The fourth and last layer provides high level APIs and tools. More will be added in the future. The main goals for these packages is to offer a clear path for the implementation of applications, with the goal of obtaining implicit conformity to design standards and maintainable software.

12.8.4 References

CORBA - Object Management Group home page (http://www.omg.org/)

Advanced CORBA Programming with C++, M.Henning S.Vinoski, Addison-Wesley, 1999

ACE, Adaptive Communication Environment (http://www.cs.wustl.edu/~schmidt/ACE.html)

TAO, the ACE ORB (http://www.cs.wustl.edu/~schmidt/TAO.html)

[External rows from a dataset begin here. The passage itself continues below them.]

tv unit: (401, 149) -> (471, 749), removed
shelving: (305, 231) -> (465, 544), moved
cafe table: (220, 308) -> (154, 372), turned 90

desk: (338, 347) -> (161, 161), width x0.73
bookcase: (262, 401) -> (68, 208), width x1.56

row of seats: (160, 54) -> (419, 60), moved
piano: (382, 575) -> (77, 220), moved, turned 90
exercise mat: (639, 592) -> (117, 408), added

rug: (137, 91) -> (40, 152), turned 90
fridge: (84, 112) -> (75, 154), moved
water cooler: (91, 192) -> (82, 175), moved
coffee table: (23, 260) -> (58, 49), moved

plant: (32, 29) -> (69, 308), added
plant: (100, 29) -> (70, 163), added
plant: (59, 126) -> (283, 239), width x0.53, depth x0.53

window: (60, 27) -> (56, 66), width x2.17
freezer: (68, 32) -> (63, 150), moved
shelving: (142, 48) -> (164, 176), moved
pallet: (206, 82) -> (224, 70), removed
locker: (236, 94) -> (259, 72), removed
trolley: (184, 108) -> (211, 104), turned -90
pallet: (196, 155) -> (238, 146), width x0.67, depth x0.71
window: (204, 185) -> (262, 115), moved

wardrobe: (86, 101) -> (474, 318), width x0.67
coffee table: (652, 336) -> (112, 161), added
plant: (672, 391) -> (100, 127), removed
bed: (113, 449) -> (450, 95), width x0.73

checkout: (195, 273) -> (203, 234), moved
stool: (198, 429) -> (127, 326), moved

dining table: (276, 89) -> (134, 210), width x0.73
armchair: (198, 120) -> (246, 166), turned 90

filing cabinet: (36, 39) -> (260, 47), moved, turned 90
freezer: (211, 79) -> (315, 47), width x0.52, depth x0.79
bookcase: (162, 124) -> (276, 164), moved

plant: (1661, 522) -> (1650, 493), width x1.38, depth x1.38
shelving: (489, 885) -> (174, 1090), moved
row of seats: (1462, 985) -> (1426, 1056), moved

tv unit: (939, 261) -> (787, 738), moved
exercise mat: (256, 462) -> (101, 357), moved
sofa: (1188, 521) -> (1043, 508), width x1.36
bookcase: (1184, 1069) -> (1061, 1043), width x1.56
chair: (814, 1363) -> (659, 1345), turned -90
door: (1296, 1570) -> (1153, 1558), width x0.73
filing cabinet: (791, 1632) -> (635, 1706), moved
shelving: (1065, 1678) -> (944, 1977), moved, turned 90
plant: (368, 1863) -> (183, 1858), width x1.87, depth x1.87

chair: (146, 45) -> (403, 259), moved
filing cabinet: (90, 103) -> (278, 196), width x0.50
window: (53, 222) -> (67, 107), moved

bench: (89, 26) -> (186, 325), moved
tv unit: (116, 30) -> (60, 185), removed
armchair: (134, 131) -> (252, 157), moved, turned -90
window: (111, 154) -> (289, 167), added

Implementing Distributed Controlled Objects with CORBA -
M.Plesko, PCs and Particle Accelerator Control Workshop, DESY, Hamburg, 1996
(See http://kgb.ijs.si/KGB/articles.htm for this and other related papers).

12.9 Software Practices

B. Glendenning (NRAO)
Last Changed: 2000-09-28

ALMA has adopted a software process based on the Rational Unified Process (RUP). It is using the Unified Modeling Language (UML) as the software design language. It will use the CORBA Interface Definition Language (IDL) as the basis for software/software Interface Control Documents. It uses both configuration control and version control. These items and others will be spelled out in greater detail in a later release of this document.